During an incident, everyone knows you need to review the logs – but what are they actually telling you? There's a wealth of information to be had in your logs event logs, but most analysts miss the forest because they don't understand the trees. In this talk, Jake will walk you through some of the most impactful event logs to focus on in your analysis. We'll target some old favorites covering login events, service creation, and process execution. We'll also examine task scheduler logs, useful in uncovering lateral movement and privilege escalation. Finally, we'll discuss some of the new event logs available in Windows 10 (if only you enable them first). If you don't want to be barking up the wrong tree during your next insider investigation or getting axed because you failed to identify the lateral movement attempts, make sure to watch this video.

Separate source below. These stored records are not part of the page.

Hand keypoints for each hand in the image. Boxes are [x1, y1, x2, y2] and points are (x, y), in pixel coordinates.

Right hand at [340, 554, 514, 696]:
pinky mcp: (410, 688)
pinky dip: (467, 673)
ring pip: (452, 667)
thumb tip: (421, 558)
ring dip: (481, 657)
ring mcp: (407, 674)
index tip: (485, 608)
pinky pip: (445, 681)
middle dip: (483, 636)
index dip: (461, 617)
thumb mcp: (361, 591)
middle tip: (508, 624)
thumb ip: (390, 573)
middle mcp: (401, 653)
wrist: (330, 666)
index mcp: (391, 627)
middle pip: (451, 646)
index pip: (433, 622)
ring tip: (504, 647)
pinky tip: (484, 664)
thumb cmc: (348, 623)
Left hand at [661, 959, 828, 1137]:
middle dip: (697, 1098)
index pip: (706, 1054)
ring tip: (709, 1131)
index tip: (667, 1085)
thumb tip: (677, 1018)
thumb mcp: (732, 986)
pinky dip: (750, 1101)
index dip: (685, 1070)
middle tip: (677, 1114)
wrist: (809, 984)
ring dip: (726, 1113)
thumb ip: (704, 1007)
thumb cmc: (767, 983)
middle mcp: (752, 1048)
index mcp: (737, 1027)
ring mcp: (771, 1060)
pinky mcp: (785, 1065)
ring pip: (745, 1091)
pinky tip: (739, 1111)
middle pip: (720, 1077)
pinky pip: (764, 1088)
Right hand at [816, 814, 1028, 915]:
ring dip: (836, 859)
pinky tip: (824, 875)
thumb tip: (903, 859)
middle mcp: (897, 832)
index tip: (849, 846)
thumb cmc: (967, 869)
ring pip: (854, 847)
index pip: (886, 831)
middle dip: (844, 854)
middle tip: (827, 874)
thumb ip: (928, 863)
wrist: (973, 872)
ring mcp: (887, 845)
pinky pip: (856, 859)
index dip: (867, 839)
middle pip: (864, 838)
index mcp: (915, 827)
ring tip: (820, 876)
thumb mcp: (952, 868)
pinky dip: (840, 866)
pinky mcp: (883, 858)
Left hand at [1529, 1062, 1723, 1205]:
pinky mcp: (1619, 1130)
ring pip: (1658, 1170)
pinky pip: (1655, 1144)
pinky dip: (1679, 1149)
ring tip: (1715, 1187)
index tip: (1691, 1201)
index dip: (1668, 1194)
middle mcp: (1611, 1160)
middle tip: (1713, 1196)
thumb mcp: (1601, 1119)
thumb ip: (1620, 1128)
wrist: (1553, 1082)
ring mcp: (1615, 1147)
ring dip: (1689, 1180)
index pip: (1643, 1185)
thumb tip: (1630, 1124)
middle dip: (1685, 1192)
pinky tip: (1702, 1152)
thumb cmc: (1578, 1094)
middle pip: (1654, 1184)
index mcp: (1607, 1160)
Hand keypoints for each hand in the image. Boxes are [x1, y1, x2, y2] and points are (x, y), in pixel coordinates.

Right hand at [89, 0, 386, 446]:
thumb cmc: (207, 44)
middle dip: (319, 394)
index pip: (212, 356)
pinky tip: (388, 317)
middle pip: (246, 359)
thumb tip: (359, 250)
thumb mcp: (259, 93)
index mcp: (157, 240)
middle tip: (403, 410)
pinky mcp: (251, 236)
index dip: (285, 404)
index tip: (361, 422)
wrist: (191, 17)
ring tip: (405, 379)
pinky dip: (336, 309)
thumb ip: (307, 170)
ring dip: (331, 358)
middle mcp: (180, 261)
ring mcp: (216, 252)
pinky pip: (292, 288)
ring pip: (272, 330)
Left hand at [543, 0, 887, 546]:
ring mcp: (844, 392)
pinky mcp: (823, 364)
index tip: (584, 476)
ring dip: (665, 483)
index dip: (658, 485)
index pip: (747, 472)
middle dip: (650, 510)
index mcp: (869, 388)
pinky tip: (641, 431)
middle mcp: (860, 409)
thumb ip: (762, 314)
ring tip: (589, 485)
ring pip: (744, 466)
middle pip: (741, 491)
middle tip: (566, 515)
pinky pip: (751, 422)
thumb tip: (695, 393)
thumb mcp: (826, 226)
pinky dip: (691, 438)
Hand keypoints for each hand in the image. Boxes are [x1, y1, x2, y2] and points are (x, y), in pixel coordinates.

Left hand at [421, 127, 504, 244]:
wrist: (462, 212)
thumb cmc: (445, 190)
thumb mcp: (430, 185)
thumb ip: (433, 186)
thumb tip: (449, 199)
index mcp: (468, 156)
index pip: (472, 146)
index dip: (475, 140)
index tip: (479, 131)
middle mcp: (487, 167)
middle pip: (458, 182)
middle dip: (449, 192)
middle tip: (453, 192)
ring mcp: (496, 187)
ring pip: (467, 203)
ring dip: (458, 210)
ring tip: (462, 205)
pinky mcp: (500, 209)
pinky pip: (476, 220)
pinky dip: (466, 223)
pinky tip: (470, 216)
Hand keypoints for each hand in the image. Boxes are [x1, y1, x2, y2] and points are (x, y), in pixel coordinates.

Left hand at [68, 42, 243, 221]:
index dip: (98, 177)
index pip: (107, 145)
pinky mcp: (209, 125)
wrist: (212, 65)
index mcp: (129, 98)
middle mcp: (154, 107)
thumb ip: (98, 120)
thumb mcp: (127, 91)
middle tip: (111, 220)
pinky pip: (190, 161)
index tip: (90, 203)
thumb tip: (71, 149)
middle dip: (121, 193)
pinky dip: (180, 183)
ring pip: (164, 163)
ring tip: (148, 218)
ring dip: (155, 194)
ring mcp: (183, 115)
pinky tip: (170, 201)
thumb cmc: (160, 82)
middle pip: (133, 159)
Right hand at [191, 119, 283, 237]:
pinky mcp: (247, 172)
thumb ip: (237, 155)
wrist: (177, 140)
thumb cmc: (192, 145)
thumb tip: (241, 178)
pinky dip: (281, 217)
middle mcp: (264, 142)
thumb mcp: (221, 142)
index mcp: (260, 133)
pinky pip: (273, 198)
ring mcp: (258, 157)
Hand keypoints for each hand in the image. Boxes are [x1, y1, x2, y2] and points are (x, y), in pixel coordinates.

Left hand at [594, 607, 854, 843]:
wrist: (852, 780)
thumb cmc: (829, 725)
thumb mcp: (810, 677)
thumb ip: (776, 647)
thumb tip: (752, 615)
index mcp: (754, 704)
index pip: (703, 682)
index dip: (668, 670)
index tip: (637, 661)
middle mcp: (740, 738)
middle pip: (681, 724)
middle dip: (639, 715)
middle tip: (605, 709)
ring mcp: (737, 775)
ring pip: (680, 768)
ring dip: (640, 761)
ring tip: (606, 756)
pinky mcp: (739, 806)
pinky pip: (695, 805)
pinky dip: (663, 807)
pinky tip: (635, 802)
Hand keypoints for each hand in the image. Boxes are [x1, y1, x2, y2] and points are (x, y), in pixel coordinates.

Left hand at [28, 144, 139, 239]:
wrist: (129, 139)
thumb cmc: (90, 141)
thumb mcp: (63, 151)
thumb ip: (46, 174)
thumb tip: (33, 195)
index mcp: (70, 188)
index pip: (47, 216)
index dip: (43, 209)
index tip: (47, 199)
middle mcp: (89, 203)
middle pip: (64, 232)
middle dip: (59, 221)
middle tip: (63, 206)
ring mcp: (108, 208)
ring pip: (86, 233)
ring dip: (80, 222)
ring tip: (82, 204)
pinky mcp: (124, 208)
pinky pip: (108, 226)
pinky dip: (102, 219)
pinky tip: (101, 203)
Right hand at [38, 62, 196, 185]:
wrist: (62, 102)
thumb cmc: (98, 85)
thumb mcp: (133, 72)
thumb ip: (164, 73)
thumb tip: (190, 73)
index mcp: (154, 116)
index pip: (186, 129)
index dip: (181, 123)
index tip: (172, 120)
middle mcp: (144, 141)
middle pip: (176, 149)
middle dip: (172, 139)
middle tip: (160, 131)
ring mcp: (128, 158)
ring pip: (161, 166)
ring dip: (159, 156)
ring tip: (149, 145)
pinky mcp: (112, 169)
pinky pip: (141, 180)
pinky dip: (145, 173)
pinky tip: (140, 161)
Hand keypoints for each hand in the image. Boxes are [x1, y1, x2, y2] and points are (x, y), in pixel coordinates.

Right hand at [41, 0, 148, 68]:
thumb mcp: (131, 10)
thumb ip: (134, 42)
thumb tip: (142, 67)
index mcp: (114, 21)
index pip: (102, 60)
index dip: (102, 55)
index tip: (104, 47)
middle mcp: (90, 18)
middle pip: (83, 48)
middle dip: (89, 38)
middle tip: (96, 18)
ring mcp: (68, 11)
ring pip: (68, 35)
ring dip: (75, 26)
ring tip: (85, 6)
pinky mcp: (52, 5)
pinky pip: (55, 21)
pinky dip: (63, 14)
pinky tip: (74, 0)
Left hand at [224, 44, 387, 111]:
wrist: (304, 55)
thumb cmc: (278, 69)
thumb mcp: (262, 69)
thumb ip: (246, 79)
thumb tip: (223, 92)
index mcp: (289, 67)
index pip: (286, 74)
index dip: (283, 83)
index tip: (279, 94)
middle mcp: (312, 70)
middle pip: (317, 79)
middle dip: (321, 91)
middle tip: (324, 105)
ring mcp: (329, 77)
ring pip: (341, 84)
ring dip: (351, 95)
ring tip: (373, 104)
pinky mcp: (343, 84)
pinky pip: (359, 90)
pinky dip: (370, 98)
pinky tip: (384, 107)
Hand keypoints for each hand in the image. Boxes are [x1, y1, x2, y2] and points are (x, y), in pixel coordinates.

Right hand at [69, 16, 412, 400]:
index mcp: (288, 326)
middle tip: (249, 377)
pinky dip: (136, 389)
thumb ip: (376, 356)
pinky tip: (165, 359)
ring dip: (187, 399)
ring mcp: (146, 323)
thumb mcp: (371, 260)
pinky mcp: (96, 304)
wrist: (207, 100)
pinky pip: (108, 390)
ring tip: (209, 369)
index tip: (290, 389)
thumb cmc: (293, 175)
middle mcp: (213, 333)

Jake Williams (Twitter: @malwarejake) is an incident responder, red teamer, occasional vCISO, and prolific infosec shitposter. He has traveled the world, but isn't welcome in China or Russia (and avoids most countries they have extradition treaties with). When not speaking at a conference like this one, it's a good bet that Jake is engaged in hand to hand combat with an adversary rooted deep in a network or engineering ways to keep them out. Jake's career in infosec started in the intelligence community, but has taken around the world securing networks of all shapes and sizes, from utilities to hospitals to manufacturing plants.

Seeing Through The Windows: Centralizing Windows Logs For Greater Visibility

Matthew Gracie, Senior Engineer at Security Onion Solutions

Core Topic: Operating Systems: Windows

This talk is a brief summary of how to collect and centralize Windows Event Logs for analysis and free tools that can be used to do so. There is also a demonstration of how to use Elastic Stack to investigate an incident using these collected logs.

Matthew Gracie (Twitter: @InfosecGoon) has over a decade of experience in information security, working to defend networks in higher education, manufacturing, and financial services. He is currently a Senior Engineer at Security Onion Solutions and the founder of the Infosec 716 monthly meetup. Matt enjoys good beer, mountain bikes, Debian-based Linux distributions, and college hockey.

The War for Control of DNS Encryption

Dr. Paul Vixie, Chairman and CEO and Cofounder of Farsight Security, Inc.

Core Topic: Core Networking

Pervasive monitoring of the Internet by both government, corporate, and criminal actors has triggered an encryption wavefront as wide as the Internet itself. DNS, as the map of the Internet's territory, is seen as especially sensitive and there are now several competing encryption standards waiting to be deployed. In this short talk, Dr. Vixie will explain the original problem, describe the protocol-level solutions, and then show how vendors like Google, Mozilla Corporation, Microsoft, and Apple are deploying these technologies across their product lines. Opinions may also be offered.

Dr. Paul Vixie (Twitter: @PaulVixie) is an Internet pioneer. Currently, he is the Chairman, Chief Executive Officer and Cofounder of Farsight Security, Inc. He was inducted into the Internet Hall of Fame in 2014 for work related to DNS and DNSSEC. Dr. Vixie is a prolific author of open-source Internet software including BIND, and of many Internet standards documents concerning DNS and DNSSEC. In addition, he founded the first anti-spam company (MAPS, 1996), the first non-profit Internet infrastructure software company (ISC, 1994), and the first neutral and commercial Internet exchange (PAIX, 1991). He earned his Ph.D. from Keio University.